Sólo 8% de las y los estudiantes mexicanos reportó no haber utilizado nunca inteligencia artificial, frente a 14% en el promedio de la OCDE. Al mismo tiempo, aproximadamente la mitad estudia en planteles donde se reportan carencias de infraestructura tecnológica.
“Más tecnología no significa necesariamente más aprendizaje”, advirtió la especialista.
PISA encontró además que quienes utilizan inteligencia artificial de manera recurrente sin formación para evaluar críticamente sus resultados pueden presentar desempeños incluso inferiores a quienes no la utilizan, mientras que el panorama mejora entre quienes aprendieron a cuestionar y verificar lo producido por estas herramientas.

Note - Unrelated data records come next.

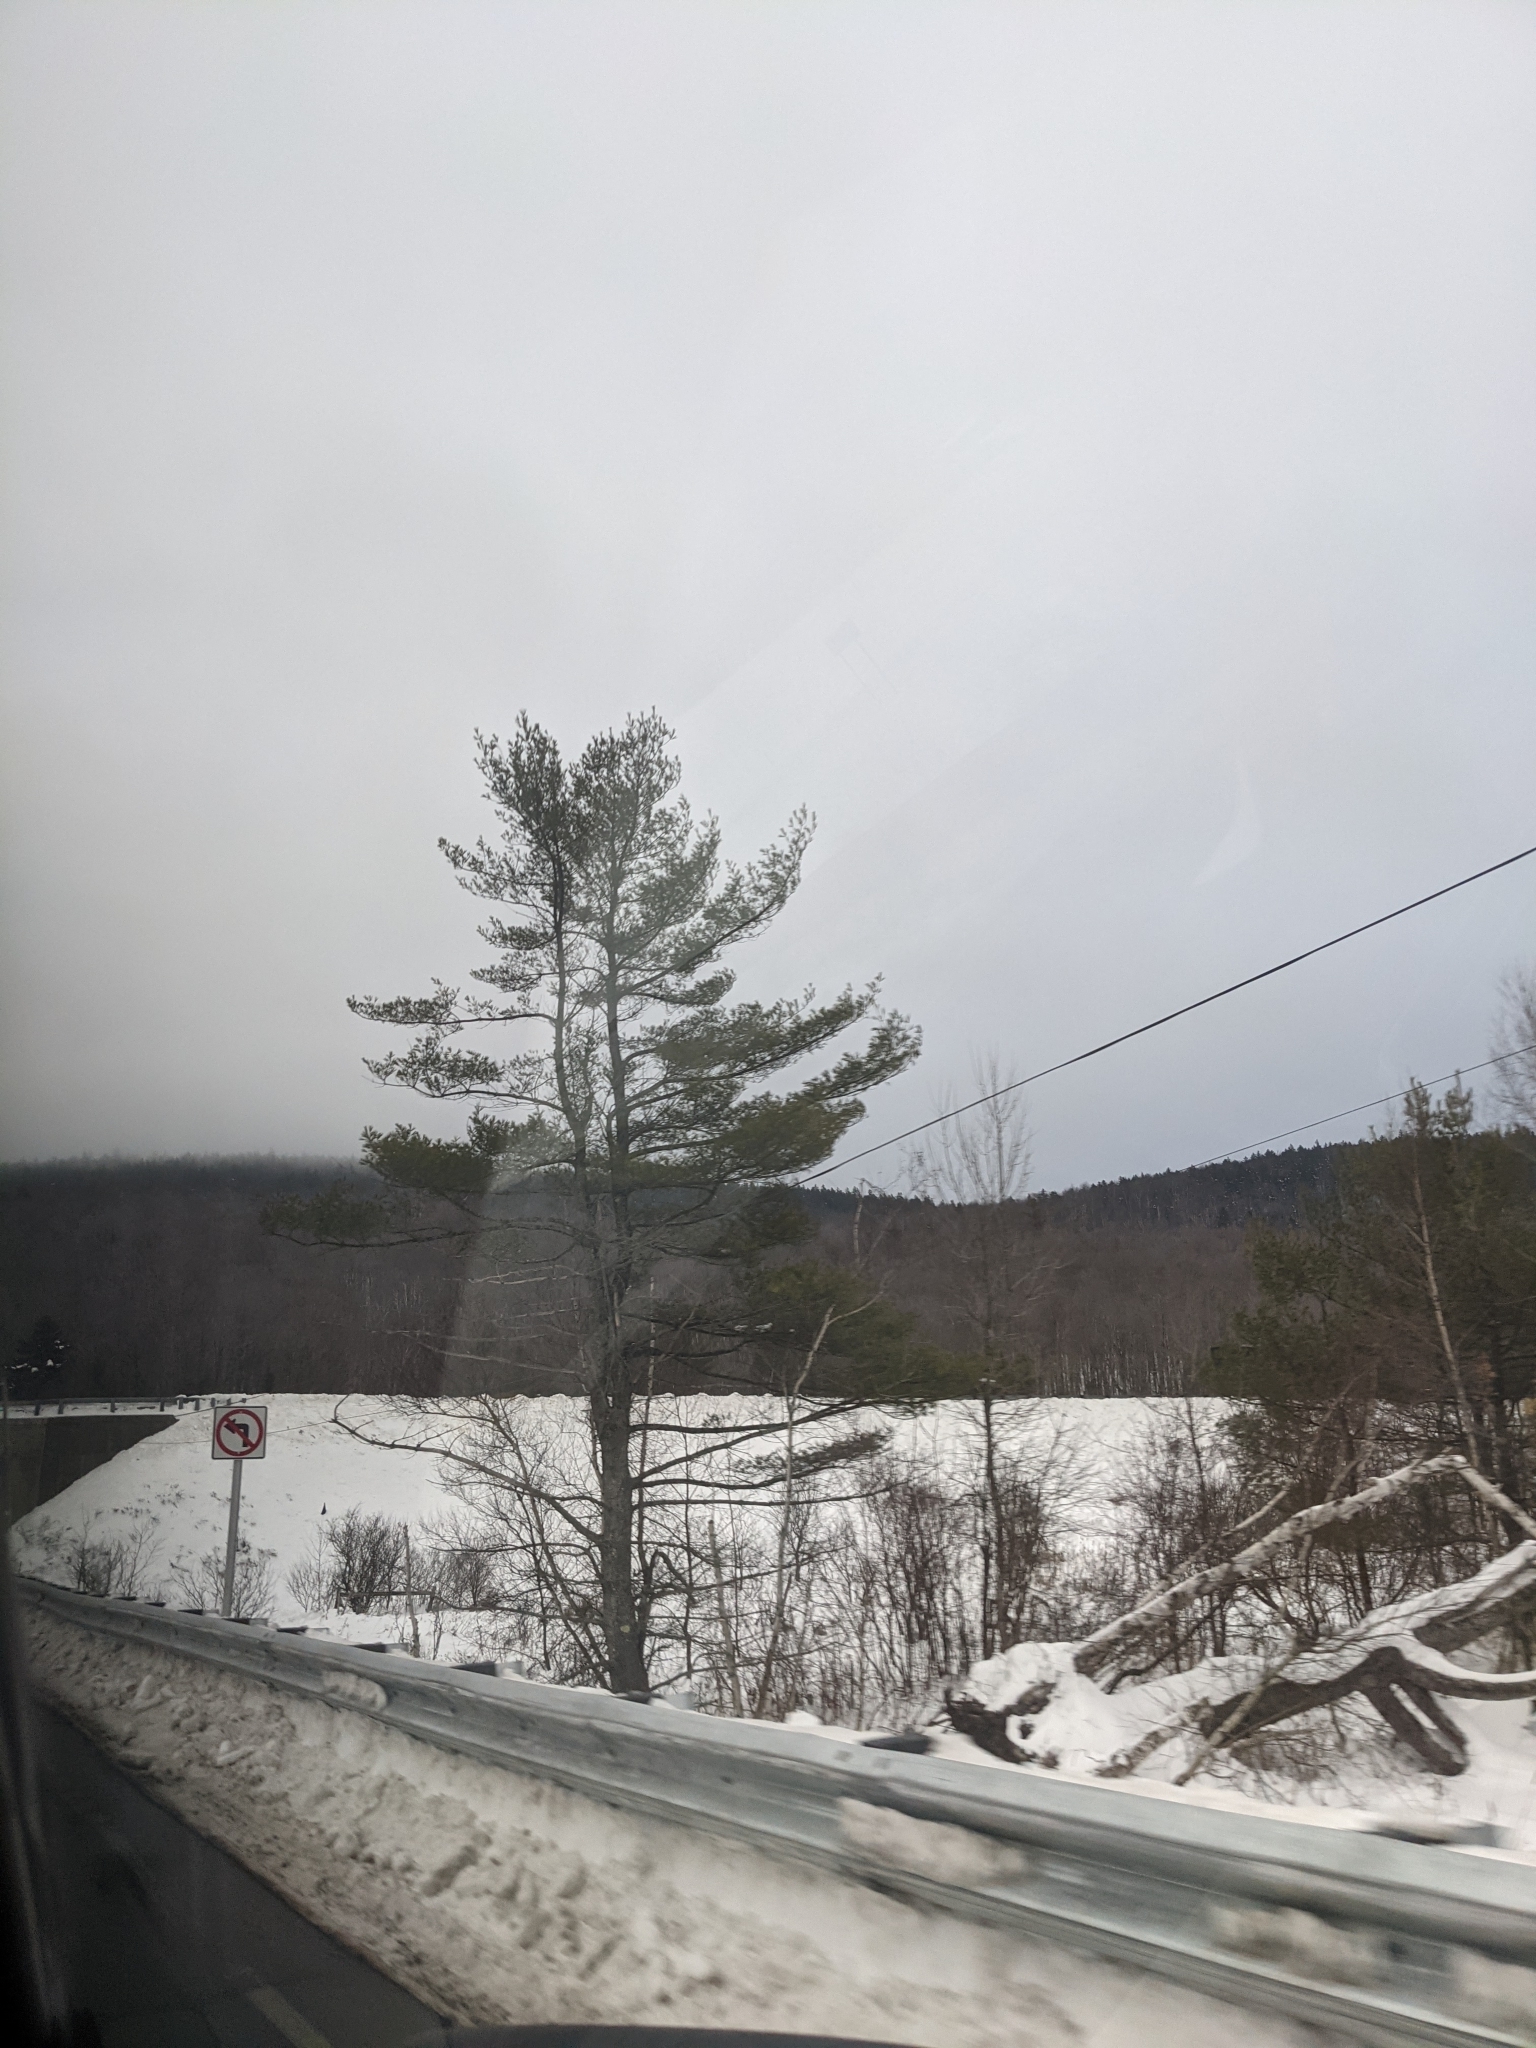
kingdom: Plantae
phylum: Tracheophyta
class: Pinopsida
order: Pinales
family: Pinaceae
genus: Pinus
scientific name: Pinus strobus
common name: Weymouth pine
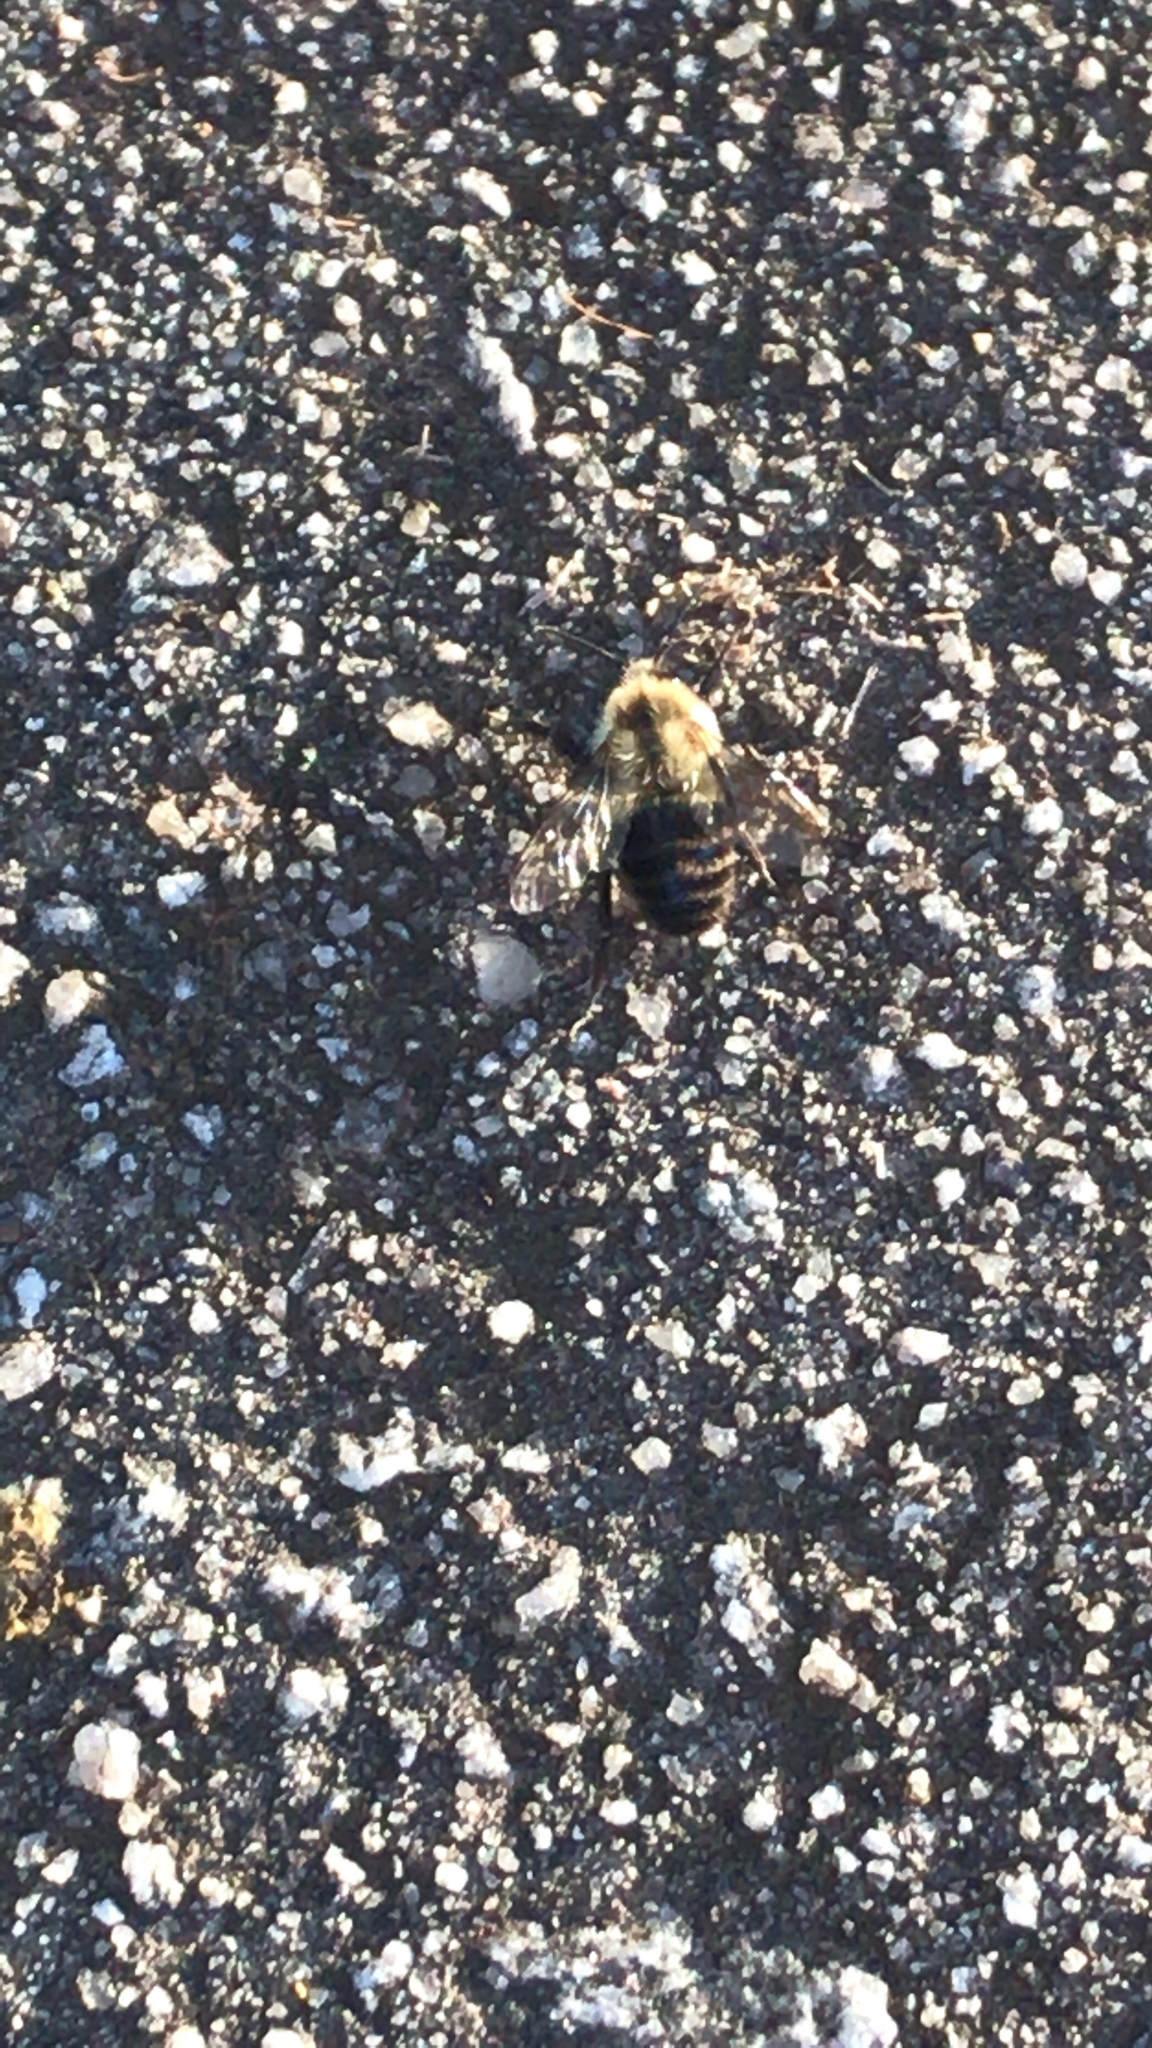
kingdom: Animalia
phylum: Arthropoda
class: Insecta
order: Hymenoptera
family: Apidae
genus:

Sólo 59% del estudiantado mexicano reportó recibir formación relacionada con este uso crítico de la IA.
La especialista subrayó otro dato: 37% del alumnado mexicano afirma que sus compañeros se distraen con dispositivos en casi todas las clases de ciencias, frente a 28% en promedio entre los países de la OCDE.
La Dra. Tatiana Mendoza, docente investigadora del INIDE, llamó a mirar también lo que ocurre dentro del currículo. En matemáticas, dijo, es necesario reducir la saturación de contenidos y favorecer el aprendizaje mediante la resolución de problemas, en lugar de fragmentar los conocimientos en ejercicios aislados.
Las especialistas coincidieron en que los resultados de 2025 no pueden atribuirse simplemente a la Nueva Escuela Mexicana: las y los jóvenes evaluados habían cursado apenas alrededor de dos años bajo ese plan y acumulan aprendizajes de prácticamente toda su educación básica.
Tampoco consideraron conveniente responder con una nueva reforma.
“Llegar con una nueva idea de qué se tiene que aprender cada seis años no le viene bien a nuestros estudiantes”, señaló Jimena Hernández.
Para Marisol Silva, cualquier transformación educativa necesita tiempo para consolidarse, pero también evaluación y capacidad para corregir lo que no funciona. El desafío, sostuvo, consiste ahora en aprovechar PISA no como una discusión pasajera, sino para “poner el derecho al aprendizaje en el centro de la política educativa”.